Je dois reconnaître avoir peine a trouver tôt ceci malgré le fait que votre message me semble refléter le bons sens qui vous anime.

Écrit par : tempestlulu | 05/03/2012

Nul doute que le PLR saura se montrer reconnaissant pour cette prise de position courageuse le moment venu. Malheureusement pour vous, cette élection n'est pas celle du PLR, c'est celle de toute la population genevoise, qui se moque de vos petits calculs qui sont à la base de l'état actuel de notre canton. Vous avez un train de retard M..Mettan (et ce n'est pas la premiere fois). Levez la tête de votre nombril et regardez par la fenêtre. Pas de vent sibérien pour garder la tête froide, mais de quoi échauffer les esprits : insécurité, chômage, pénurie de logements, embouteillages. Si l'on veut que cela continue et que rien ne change, il ne faut surtout pas élire Éric Stauffer, car avec lui la politique n'a qu'une seule définition: servir les interets de la population.
Je vois d'ici certains commentaires: "Stauffer n'a pas la manière, et il en a même parfois de mauvaises". Peut-être. Mais où donc les prétendues bonnes manières ont emmené Genève? Dans les cercles bienpensants destinés, comme leur nom l'indique, à tourner en rond dans une indéfectible auto-satisfaction.
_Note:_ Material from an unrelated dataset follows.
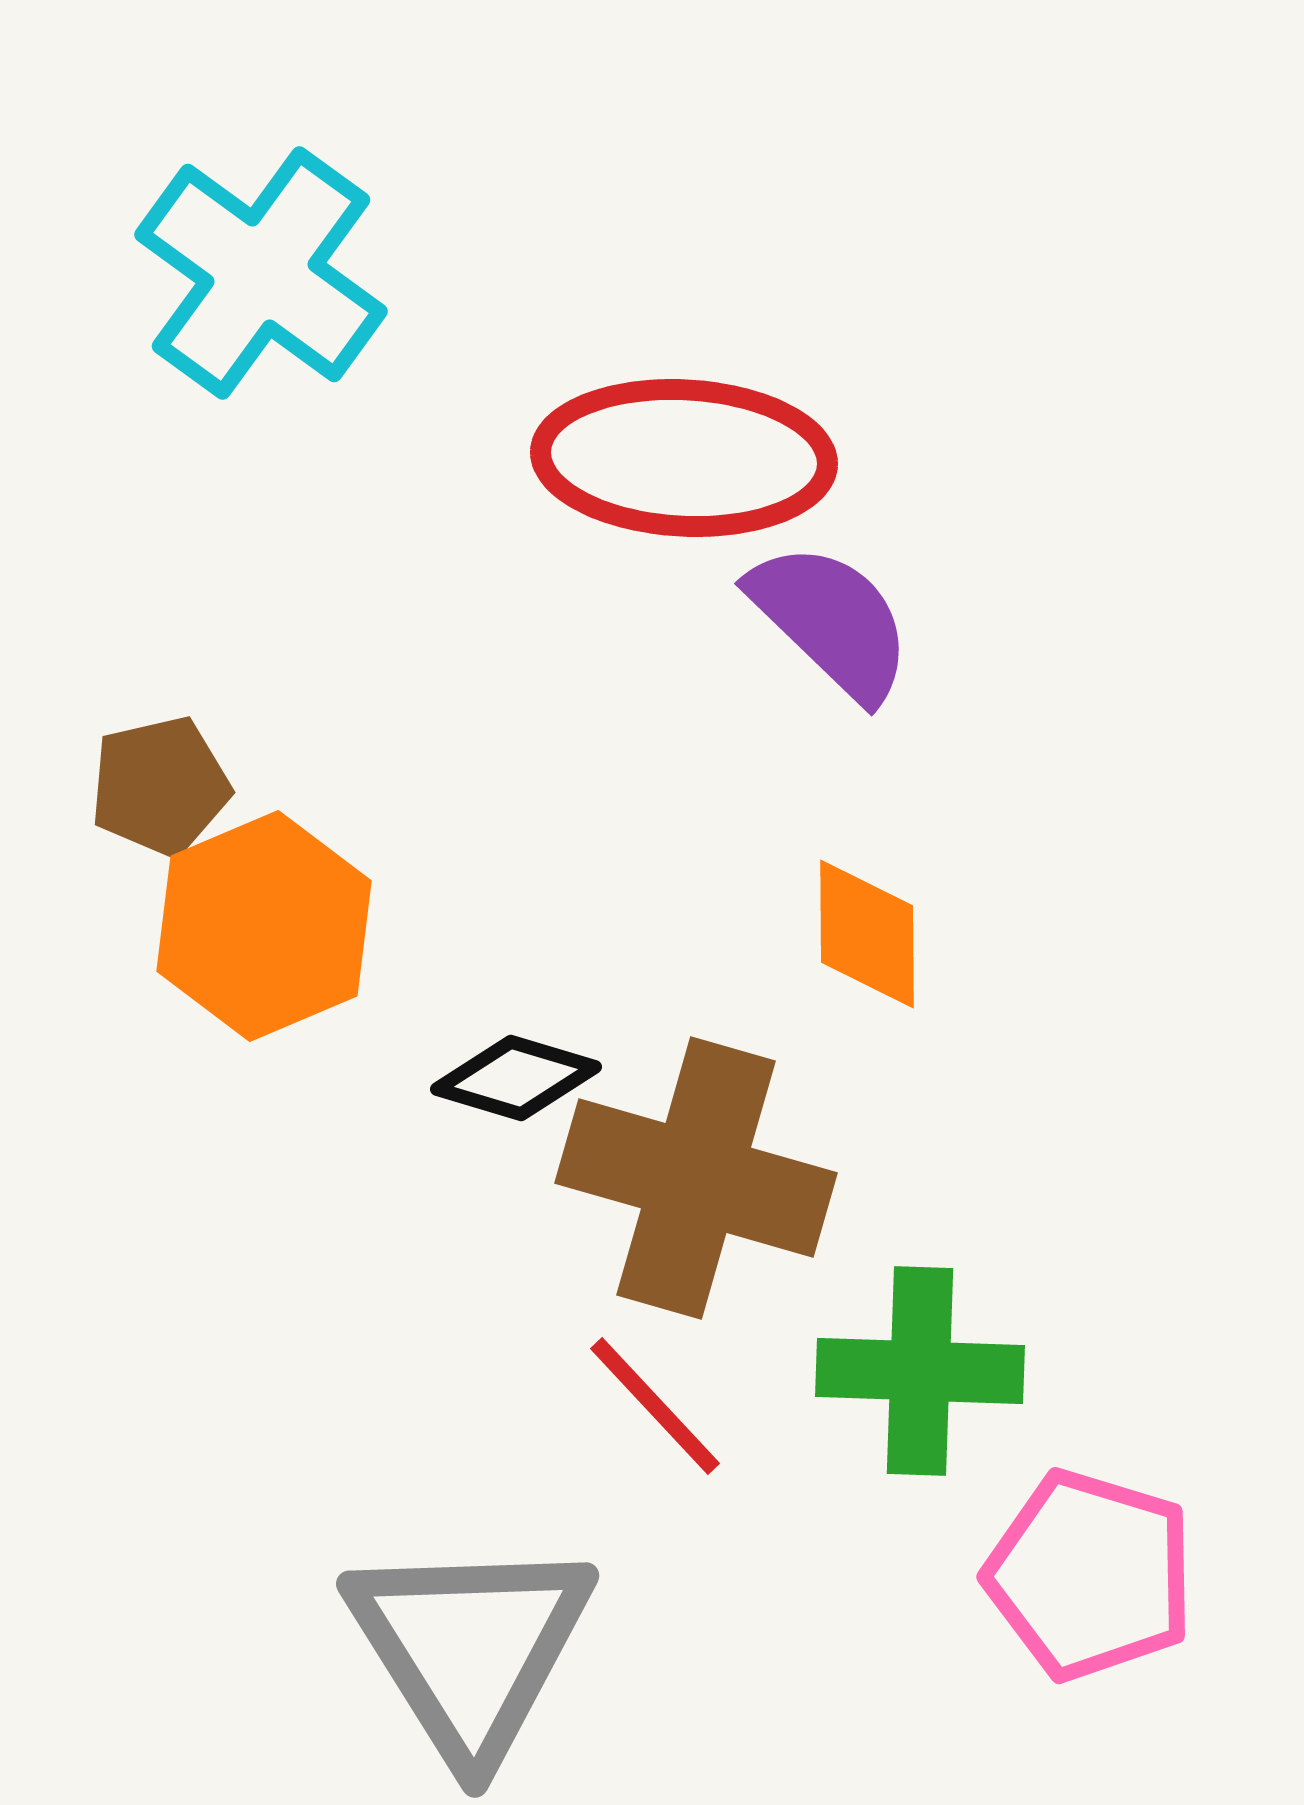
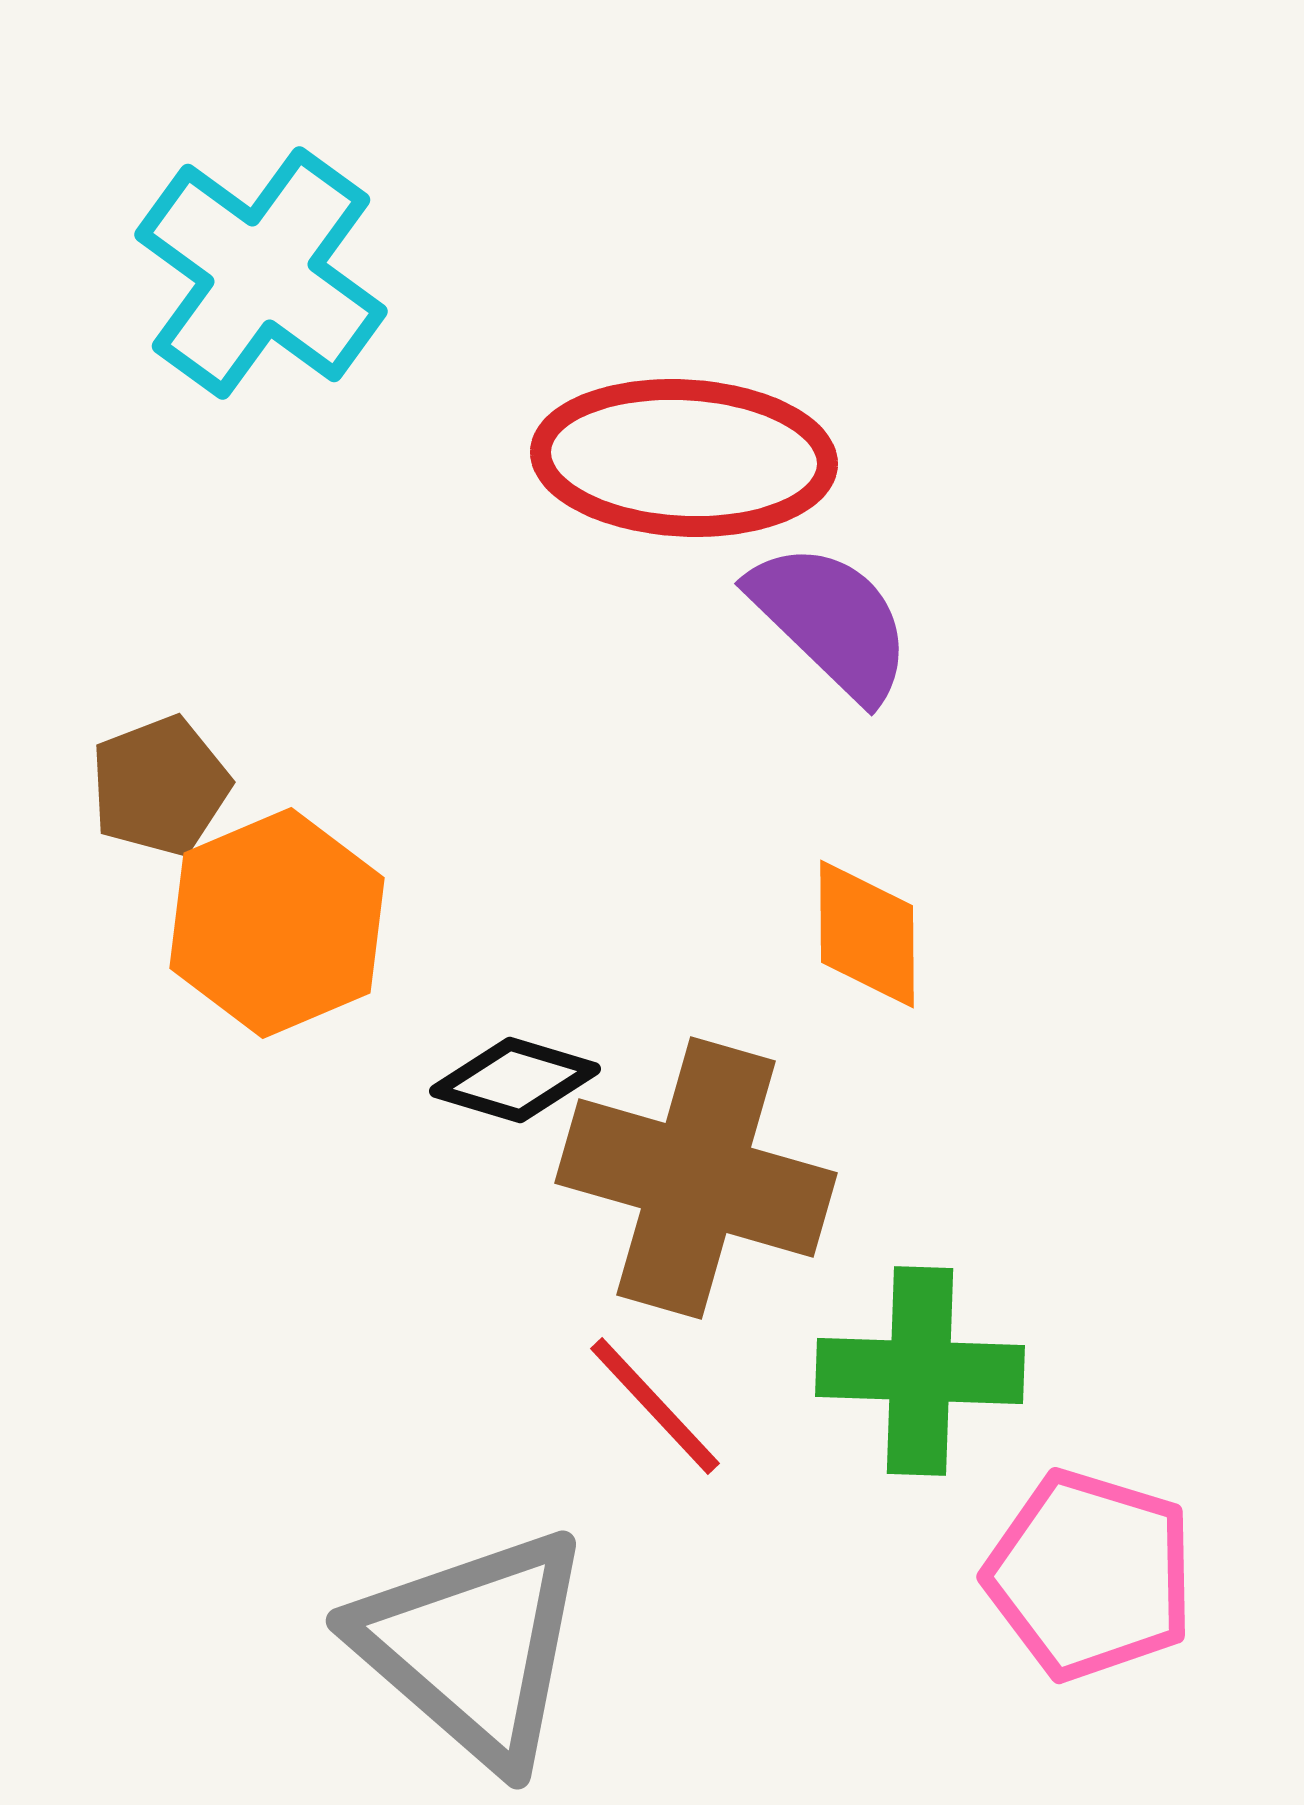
brown pentagon: rotated 8 degrees counterclockwise
orange hexagon: moved 13 px right, 3 px up
black diamond: moved 1 px left, 2 px down
gray triangle: moved 3 px right, 1 px up; rotated 17 degrees counterclockwise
Écrit par : mauro poggia | 05/03/2012

Il n'y a rien de surprenant dans le fait que M. Muller ( après s'être comporté comme une petite frappe de discothèque ) démissionne, même par un froid glacial. Tout comme il n'y a rien de surprenant, pour un PLR, à rédiger soi même et sur mesure le cahier des charges de son propre poste d'architecte cantonal ( Revue immobilière) ...Il n'y a rien de surprenant dans le fait que le Plan directeur ait été refusé par une grande partie des communes genevoises...Il n'y a rien de surprenant dans le fait que les communes françaises limitrophes bloquent leurs zones à bâtir (Le Temps). Etc...Il s'agit de gérer la chose publique et non pas de se pincer le nez au moment de l'élection, dans ce sens les suppôts des arroseurs parlementaires ont raison : c'est aux genevois/es de trancher et non au PLR.

Avis à tous les porteurs d'eau : Ne cédez pas aux provocations du cynique porte parole de ceux qui confondant espace public et entreprise privée, veulent précisément et tout comme vous, nous priver du droit de manifester dangereusement...

Écrit par : Ulises Nobody | 06/03/2012

Y a-t-il des raisons de voter M. Maudet pour le Conseil d'Etat ?

Certes, c'est un brillant politicien ou mieux un robot formé à la politique, mais il ne devrait briguer que des mandats législatifs. Sa gestion à la ville de Genève est pour le moins mitigée pour ne pas dire que son bilan est négatif, notamment du fait qu'il n'a jamais su mesurer les conséquences collatérales de ses décisions.

A la place de M. Poggia, j'aurai plutôt écrit : avec lui (Stauffer) la politique n'a qu'une seule définition : servir son ego.